Come può il vecchio salvaguardarsi da questa legge non scritta? Quella cioè che ci porrà prima o poi tutti inevitabilmente in una categoria di discriminati? Nulla può. E’ fatale, si diventa vecchi. Chi non lo diventa significa che muore prima e non è certo una consolazione. Quando però si cominciano ad avvertire i primi sintomi di quella malattia, che se siamo fortunati ci porterà alla tomba, ci sono molte cose che è meglio non fare. Per prima cosa direi che è inutile mascherarsi da giovani. Meglio vecchi a tutti gli effetti, che vecchi patetici. Vale naturalmente per vecchi maschi, femmine, gender fluid di ogni categoria. La cosmesi della vecchiaia è un rivelatore spietato di pavidità. Si accetti eroicamente che il proprio tempo comincia a essere agli sgoccioli. Ci sono passati quasi tutti, meglio farsene una ragione che consumare ore e giorni nel disperato restauro fisico, o nella rincorsa allo spirito della contemporaneità, che non capiremo mai nella sua vera essenza. La nostra dimensione ideale si nutre di nostalgia, non vale la pena di cercare di arrampicarsi sulle impalcature mentali su cui potrà scorrere il futuro.

Seconda trappola da evitare è quella di citare esempi eccelsi di genialità decrepite che hanno fatto la storia. Scienziati, pensatori, artisti, poeti... Sono una percentuale minima di sopravvissuti nell’intelletto, talvolta anche nella carne, allo spappolamento fisiologico. Non fanno testo sono felici eccezioni, nature extra ordinarie, persone con virtù eroiche al limite della santità, che come è noto preserva persino le salme dalla putrefazione. La maggior parte dei vecchi sono lagnosi, ancorati al loro passato, arrabbiati nel vedere la moltitudine che sopravvivrà alla loro fine. I vecchi non mollerebbero mai quello che si sono conquistati, non lasciano spazio ai giovani, si zavorrano con le unghie alla terra per non esserne inghiottiti. Lo so che quello che sto scrivendo è una bieca manifestazione di ageismo del più vile. Sono vecchio anche io però.

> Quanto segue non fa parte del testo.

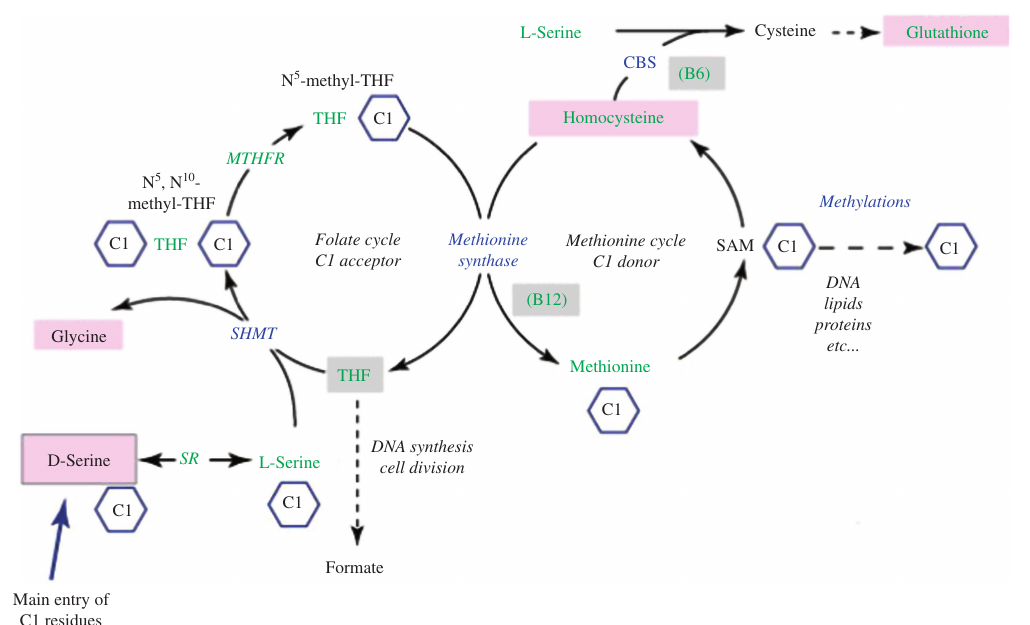
Figure 5 Folate functions as a single carbon donor in the synthesis of glycine from serine in folate cycle. B6, pyridoxal’5-phosphate; B12, cobalamin; BHMT, betaine homocysteine methyltransferase; CBS, cystathione β synthase; MTHFR, 5, 10-methylene-THF reductase; N5-methyl-THF, N5-methyltetrafolate; SAM, S-adenosylmethionine; THF, tetrahydrofolate [179 –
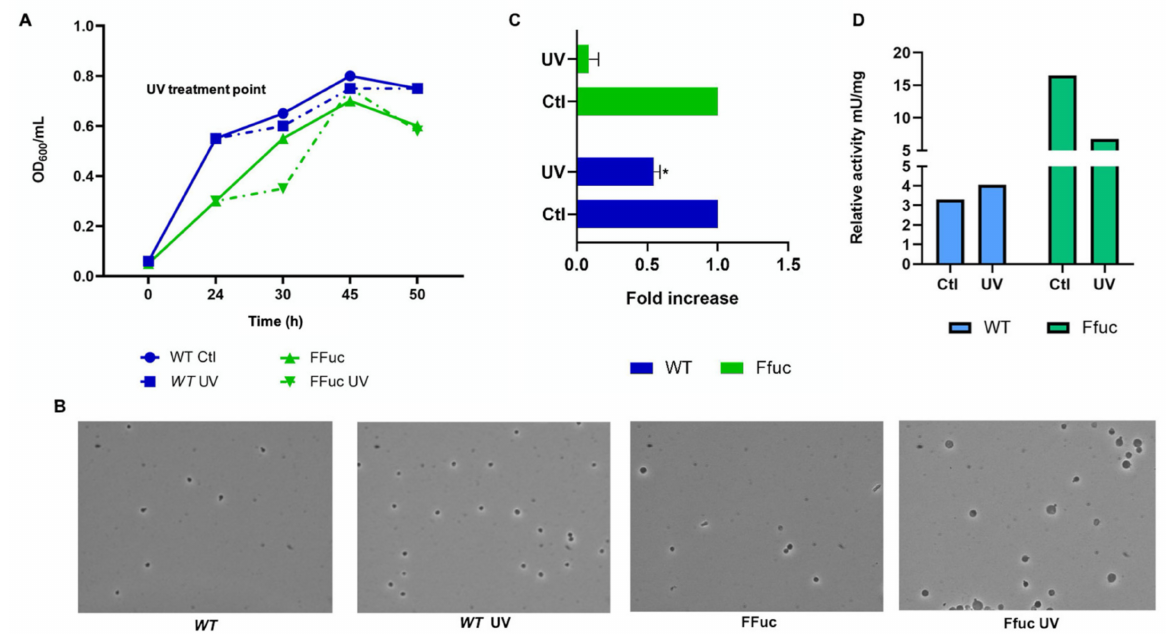
Figure 6. Response of S. solfataricus to UV irradiation. ( A ) Representative growth curve of S. solfataricus WT (blue lines) and FFuc (green lines) in standard conditions and after UV irradiation. ( B ) Contrast phase microscopy of cell cultures harvested after 50 h. ( C ) Real-time PCR of fucA and framefucA mRNA. The level of each mRNA was normalized against 16S (internal control). The mRNA amount of the non-treated WT and FFuc was set to 1 and the other values were normalized accordingly. Data are representative of three measurements and are expressed as the mean ± SD. Statistical significance was performed using the two-tailed paired Student’s t test. (* p < 0.05). ( D ) Activity assays of WT and FFuc cellular extracts on 4NP- α - L -fucopyranoside. Relative activity of α - L -fucosidase is expressed as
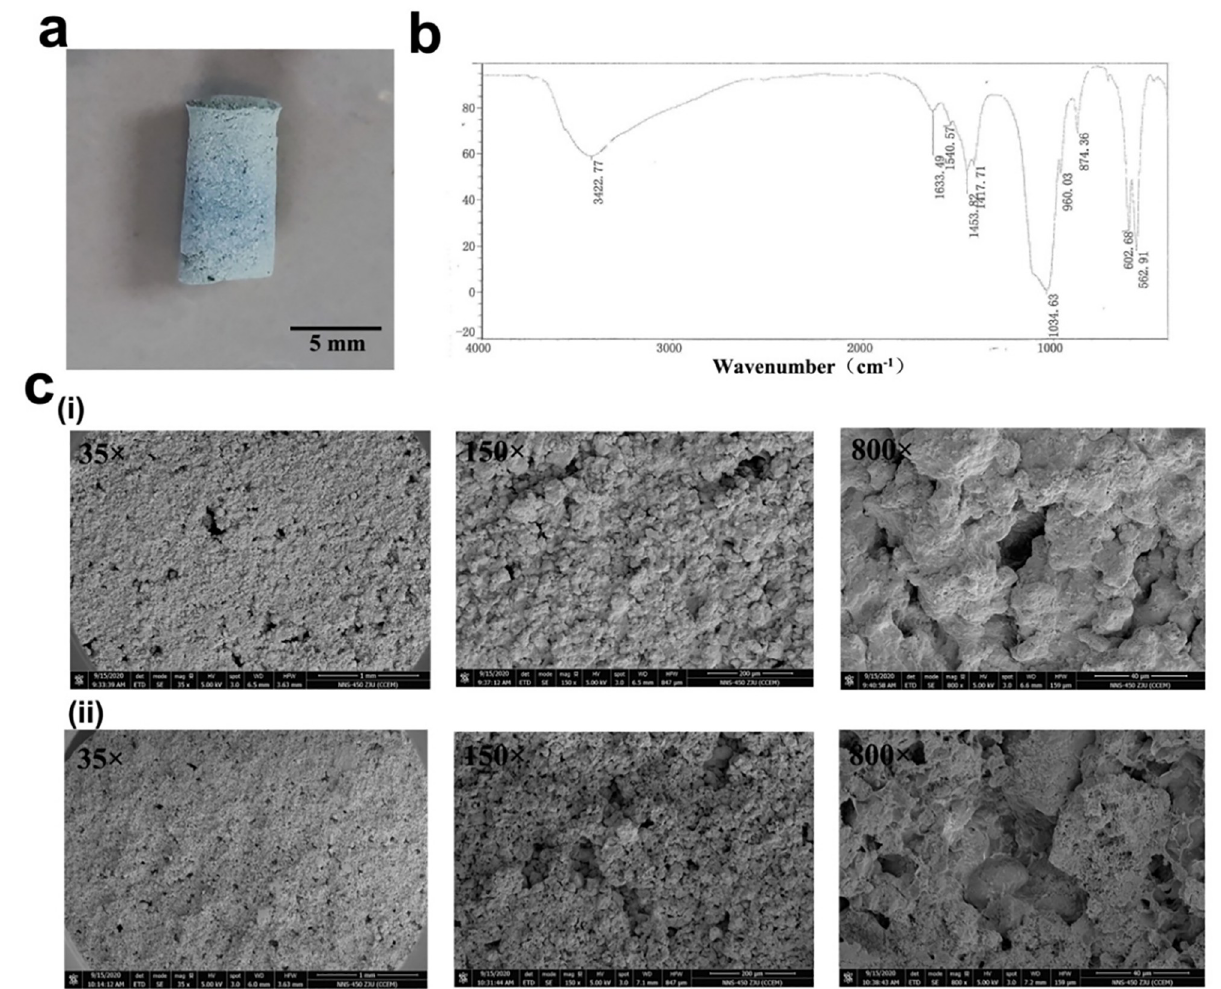
Fig 3. Characterization of CMs(GM)- β -TCP/gelatin composite scaffolds. a Macroscopic observation of CMs(GM)- β -TCP/gelatin composite scaffolds. b FTIR spectra for the β -TCP/gelatin composite scaffolds. c SEM images of (i) CMs- β -TCP/gelatin composite scaffolds (left to right: Scale bars = 1 mm, 200 μ m, and 50 μ m, respectively) and (ii) CMs(GM)- β -TCP/gelatin composite scaffolds (left to right: Scale bars = 1 mm, 200 μ m, and 50 μ m, respectively). (CMs: Chitosan microspheres; GM: Gentamycin; β -TCP: β -tricalcium phosphate; SEM: Scanning electron microscopy; FTIR: Fourier transform infrared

E’ proprio il bello d’esser vecchi poter gridare quanto sia orribile la vecchiaia, senza che qualcuno ci dica che siamo dei giovani ingrati e scellerati. Al massimo diranno che siamo dei poveretti, anche un po’ rincoglioniti. Meglio così; solo se riusciremo a ispirare compassione ci salveremo da chi pensa che è ora che molliamo, dall’indifferenza di figli ingrati, dal disprezzo di chi vorremmo ancora come amante, dalla rabbia di badanti schifati della nostra misera incontinenza. Poi naturalmente continueranno tutti a dire che la vecchiaia è bella, lo fanno però solo per vendere adesivo per dentiere, presidi per la verecondia, crociere in bassa stagione. Solo da qualche anno c’è qualche speranza per alcuni vecchi di tipo “comune” particolarmente fortunati. Sono quelli che invece che essere buttati nell’indifferenziato vengono riciclati per i casting di Maria de Filippi, di Mara Venier, di Barbara D’Urso, di qualche talk del pomeriggio in di tutta la tv crepuscolare pubblica e commerciale.